Future Occupancy nuScenes LiDAR KITTI LiDAR ArgoVerse2.0 LiDAR
New Intrinsic View Synthesis. We show how to simulate different LiDARs' ray patterns on top of the same learned occupancy grid. In this case, the future occupancy is predicted with historic LiDAR data scanned by nuScenes LiDAR, which is a Velodyne HDL32E. First, we show the rendered point cloud under the native setting (nuscenes LiDAR). Then, we show the rendered point cloud for KITTI LiDAR, which is a Velodyne HDL64E and has 2x as many beams than the previous one. Finally, we have the rendered point cloud for ArgoVerse2.0 LiDAR, which consists of 2 VLP-32C stacked on top of each other. The fact that we can forecast occupancy on top of data captured by one type of sensor and use it to simulate future data for different sensors shows the benefits of factoring out sensor intrinsics. This also highlights the generalization capability of the forecasted occupancy.

Figure 8

Reference RGB frame at t = 0s Novel-view Depth Synthesis
New Extrinsic View Synthesis.

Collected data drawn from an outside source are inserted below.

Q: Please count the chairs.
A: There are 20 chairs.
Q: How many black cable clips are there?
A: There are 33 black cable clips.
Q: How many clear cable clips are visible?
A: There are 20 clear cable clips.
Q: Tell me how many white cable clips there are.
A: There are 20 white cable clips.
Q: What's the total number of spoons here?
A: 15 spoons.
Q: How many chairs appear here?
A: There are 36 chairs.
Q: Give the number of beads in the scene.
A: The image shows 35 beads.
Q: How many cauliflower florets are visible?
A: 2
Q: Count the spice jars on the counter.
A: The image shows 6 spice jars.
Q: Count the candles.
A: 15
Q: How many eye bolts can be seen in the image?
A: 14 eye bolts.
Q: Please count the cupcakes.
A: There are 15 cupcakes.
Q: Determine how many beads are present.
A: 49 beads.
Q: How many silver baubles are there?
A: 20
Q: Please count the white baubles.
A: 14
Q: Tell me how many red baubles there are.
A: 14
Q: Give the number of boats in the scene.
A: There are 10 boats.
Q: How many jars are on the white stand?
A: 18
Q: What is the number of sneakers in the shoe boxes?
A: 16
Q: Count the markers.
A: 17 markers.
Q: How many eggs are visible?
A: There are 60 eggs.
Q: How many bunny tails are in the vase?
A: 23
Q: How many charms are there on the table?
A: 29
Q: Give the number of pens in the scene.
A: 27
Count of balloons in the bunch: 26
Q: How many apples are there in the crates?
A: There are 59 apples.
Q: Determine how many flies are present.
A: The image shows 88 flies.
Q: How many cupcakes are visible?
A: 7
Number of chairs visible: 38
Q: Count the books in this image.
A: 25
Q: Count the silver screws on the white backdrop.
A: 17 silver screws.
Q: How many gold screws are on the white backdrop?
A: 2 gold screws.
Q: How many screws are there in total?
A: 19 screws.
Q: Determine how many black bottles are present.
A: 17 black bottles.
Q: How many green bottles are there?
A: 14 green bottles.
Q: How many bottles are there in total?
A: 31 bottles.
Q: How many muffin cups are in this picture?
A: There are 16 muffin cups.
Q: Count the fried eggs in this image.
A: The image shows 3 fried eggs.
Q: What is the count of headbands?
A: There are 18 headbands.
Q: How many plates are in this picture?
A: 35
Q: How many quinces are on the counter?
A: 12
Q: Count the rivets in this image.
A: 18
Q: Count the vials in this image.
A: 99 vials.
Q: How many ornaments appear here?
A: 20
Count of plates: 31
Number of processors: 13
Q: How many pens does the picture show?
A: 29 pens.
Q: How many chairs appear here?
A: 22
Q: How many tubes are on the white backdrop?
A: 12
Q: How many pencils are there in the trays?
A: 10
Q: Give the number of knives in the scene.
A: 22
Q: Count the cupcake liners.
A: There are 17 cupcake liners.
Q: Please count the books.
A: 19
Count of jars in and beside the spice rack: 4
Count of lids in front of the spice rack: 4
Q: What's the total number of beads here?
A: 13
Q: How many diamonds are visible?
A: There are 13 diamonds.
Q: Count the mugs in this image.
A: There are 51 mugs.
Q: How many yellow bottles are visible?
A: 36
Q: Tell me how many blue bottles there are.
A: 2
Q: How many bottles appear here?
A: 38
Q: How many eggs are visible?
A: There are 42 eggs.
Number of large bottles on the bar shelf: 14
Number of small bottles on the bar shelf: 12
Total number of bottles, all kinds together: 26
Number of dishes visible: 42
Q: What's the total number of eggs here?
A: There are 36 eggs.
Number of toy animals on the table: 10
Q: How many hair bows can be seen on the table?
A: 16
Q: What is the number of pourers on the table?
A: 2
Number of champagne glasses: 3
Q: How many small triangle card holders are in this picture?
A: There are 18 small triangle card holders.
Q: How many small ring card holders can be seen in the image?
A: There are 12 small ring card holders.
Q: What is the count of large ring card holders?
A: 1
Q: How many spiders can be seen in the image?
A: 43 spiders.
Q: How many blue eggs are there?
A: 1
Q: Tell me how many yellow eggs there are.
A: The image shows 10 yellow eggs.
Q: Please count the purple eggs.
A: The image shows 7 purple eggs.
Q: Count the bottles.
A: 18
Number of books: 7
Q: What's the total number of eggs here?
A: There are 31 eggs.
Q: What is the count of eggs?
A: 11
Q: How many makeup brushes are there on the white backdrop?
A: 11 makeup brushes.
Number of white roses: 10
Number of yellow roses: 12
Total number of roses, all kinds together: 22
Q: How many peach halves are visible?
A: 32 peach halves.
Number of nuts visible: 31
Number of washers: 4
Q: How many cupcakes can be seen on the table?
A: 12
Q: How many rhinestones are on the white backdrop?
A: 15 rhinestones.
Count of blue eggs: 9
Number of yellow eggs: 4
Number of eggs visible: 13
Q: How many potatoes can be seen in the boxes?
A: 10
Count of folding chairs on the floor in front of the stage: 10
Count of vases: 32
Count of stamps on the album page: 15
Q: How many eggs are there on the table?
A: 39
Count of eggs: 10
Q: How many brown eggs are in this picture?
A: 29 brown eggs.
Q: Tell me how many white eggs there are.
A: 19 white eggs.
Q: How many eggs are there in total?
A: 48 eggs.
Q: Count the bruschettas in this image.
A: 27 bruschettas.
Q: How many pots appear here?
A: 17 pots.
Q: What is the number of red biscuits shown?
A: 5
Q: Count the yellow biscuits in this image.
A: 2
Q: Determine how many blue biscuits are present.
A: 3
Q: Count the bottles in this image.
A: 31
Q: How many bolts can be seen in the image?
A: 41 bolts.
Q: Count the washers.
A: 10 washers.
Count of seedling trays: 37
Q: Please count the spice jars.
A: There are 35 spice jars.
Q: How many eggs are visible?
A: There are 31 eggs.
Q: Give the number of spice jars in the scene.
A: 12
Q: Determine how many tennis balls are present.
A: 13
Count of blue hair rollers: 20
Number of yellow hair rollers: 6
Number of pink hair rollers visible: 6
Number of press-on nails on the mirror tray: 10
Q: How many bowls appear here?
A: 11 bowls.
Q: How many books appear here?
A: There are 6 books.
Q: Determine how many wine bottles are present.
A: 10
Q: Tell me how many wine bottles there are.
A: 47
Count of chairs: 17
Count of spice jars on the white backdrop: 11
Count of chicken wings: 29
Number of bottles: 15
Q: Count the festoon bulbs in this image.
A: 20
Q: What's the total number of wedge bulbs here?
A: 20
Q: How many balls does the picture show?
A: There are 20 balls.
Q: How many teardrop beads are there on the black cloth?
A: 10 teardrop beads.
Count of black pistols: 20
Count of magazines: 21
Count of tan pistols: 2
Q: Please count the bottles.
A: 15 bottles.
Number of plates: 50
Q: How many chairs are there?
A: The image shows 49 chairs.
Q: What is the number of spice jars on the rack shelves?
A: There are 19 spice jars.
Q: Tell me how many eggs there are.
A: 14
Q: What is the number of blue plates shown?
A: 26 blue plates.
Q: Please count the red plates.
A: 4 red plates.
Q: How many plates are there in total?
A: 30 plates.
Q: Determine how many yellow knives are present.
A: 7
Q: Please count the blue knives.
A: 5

Dense depth maps rendered from the predicted future 4D occupancy from novel viewpoints. To render these depth maps, we take a novel future trajectory of the egovehicle. Placing the camera at each of these locations, always facing forward into the voxel grid (shown in the future dotted red trajectory on the left), gives us a camera coordinate system in which we can shoot rays from the camera center to every pixel in the image, and further beyond into the 4D occupancy volume. Every pixel represents the expected depth along its ray. The RGB image at t=0s is shown as reference and is not used in this rendering. For the depth maps, darker is closer, brighter is farther. Depth on sky regions is untrustworthy as no returns are received for this region from the LiDAR sensor.